Subirrigation has been investigated at a number of the experiment stations, but has not become generally popular among market gardeners. The details of installment may vary greatly. The pipes are usually ordinary drain tile, which range in size from 2 1/2 to 4 inches. They may be only a few inches under the surface or 2 or 3 feet, depending upon climate and soil conditions and crops grown. Eight to 12 inches are proper distances for most garden soils, and the lines should be 10 to 15 feet apart. The tile are placed end to end as close together as possible and the end of the line farthest from the water main closed. A 3/4-inch stream of water should cause water to flow to the end of a 200-foot line of tile.
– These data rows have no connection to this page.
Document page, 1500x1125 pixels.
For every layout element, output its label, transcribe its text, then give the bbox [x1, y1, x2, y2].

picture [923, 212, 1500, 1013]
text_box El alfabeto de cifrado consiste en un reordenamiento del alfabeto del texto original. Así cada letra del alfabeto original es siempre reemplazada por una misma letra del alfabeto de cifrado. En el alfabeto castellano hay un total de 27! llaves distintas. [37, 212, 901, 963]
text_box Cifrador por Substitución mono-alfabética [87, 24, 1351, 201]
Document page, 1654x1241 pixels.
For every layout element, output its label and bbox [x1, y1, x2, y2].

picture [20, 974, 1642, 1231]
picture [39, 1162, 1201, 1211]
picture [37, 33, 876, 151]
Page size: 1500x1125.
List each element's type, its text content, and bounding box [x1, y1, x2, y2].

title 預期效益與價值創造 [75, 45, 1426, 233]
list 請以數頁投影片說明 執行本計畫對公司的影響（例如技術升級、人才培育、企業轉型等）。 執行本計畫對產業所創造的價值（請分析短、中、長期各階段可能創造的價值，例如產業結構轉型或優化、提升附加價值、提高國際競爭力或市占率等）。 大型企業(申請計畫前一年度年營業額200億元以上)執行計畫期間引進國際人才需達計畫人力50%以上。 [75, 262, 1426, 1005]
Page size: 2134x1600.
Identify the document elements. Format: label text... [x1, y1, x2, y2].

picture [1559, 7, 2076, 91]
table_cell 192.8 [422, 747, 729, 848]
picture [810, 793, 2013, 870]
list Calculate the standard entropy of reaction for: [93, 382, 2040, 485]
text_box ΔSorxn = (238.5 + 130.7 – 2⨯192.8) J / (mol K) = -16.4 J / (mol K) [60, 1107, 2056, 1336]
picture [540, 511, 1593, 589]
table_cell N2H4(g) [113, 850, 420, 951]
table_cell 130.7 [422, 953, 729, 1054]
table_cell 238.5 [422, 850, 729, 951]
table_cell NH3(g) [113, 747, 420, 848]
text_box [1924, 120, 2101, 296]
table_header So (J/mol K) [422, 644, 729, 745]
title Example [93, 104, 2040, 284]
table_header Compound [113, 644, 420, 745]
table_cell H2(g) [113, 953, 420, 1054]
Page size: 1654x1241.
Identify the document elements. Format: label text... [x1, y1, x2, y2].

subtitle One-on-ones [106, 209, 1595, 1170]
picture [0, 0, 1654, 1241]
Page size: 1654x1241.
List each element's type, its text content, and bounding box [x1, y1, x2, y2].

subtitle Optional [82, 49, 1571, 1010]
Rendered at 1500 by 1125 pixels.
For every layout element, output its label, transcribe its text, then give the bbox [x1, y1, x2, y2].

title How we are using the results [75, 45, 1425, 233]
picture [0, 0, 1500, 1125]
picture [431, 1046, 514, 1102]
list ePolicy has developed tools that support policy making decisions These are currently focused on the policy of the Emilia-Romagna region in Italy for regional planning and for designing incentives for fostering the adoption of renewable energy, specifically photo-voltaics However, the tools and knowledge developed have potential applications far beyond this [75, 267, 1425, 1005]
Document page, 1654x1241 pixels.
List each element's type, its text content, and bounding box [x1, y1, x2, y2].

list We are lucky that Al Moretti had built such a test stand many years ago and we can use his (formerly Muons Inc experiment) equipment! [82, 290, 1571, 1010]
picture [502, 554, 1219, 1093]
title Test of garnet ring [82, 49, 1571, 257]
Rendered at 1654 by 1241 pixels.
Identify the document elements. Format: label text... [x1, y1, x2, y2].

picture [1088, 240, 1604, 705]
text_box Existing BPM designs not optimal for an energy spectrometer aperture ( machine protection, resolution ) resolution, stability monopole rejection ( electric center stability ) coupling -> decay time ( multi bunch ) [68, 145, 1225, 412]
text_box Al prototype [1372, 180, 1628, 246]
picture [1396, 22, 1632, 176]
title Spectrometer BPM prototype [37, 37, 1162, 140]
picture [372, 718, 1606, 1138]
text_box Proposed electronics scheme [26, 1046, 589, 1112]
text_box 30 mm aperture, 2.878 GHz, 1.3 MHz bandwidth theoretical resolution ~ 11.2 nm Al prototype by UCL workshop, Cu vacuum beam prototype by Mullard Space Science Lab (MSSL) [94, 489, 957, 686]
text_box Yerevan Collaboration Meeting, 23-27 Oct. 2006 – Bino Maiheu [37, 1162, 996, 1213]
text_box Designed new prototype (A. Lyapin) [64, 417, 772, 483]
Theoretically, this is a fairly good system of watering. There is smaller loss by evaporation from the surface than with any other system; there is less baking of the soil and the least amount of tillage is required, and in addition, tillage is never delayed because of a wet surface. On the other hand, considerable outlay is required for tile, which must be laid, lifted and stored every year, unless placed below the frost line. Percolation is too rapid and capillary action too slow in most soils. It is doubtful if this system will ever be generally used.
The most extensive system of subirrigation in the United States is at Sanford, Fla. Large tracts of waste land have been brought under cultivation and utilized in growing lettuce, celery and other crops. The tile serve both for irrigation and for drainage. An impervious bed of hardpan lies from 2 to 4 feet below the surface and the sandy or loamy top soil is about 18 inches deep. The 4-inch water mains are made of sewer tile, cemented at the joints, the 3-inch laterals of drain tile are 20 to 25 feet apart and 12 to 15 inches below the surface. Sawdust, cinders or moss are placed over the joints to prevent filling with sand. A fall of at least 1 inch in 100 feet of tile is provided for drainage. The laterals run into open ditches dug for drainage purposes. Subirrigation is an ideal system for conditions as they exist at Sanford.
Fig. 15. Drilling Machine For The Installation Of The Skinner System Of Irrigation.